■ **WORK REQUEST**: Your copy should match the entries exactly, with no images carried over.

■ **RECORDS TO USE**:
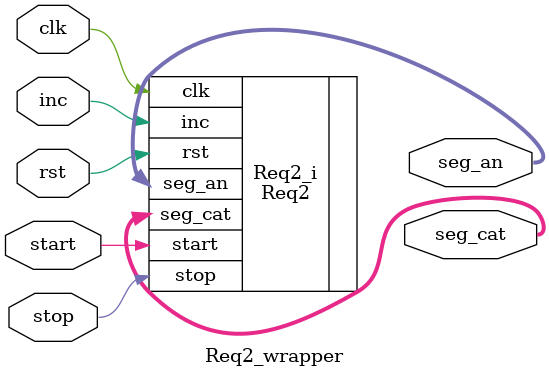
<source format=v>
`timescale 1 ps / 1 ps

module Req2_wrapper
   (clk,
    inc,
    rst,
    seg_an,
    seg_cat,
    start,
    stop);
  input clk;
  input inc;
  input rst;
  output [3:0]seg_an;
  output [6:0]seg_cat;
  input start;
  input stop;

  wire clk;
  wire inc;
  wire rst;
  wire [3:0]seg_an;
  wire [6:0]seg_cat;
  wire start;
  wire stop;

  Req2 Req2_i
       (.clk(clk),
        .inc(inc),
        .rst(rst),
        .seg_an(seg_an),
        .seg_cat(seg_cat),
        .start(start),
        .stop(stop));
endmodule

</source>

■ **TASK SOLUTION**:
<source format=v>
`timescale 1 ps / 1 ps

module Req2_wrapper
   (clk,
    inc,
    rst,
    seg_an,
    seg_cat,
    start,
    stop);
  input clk;
  input inc;
  input rst;
  output [3:0]seg_an;
  output [6:0]seg_cat;
  input start;
  input stop;

  wire clk;
  wire inc;
  wire rst;
  wire [3:0]seg_an;
  wire [6:0]seg_cat;
  wire start;
  wire stop;

  Req2 Req2_i
       (.clk(clk),
        .inc(inc),
        .rst(rst),
        .seg_an(seg_an),
        .seg_cat(seg_cat),
        .start(start),
        .stop(stop));
endmodule

</source>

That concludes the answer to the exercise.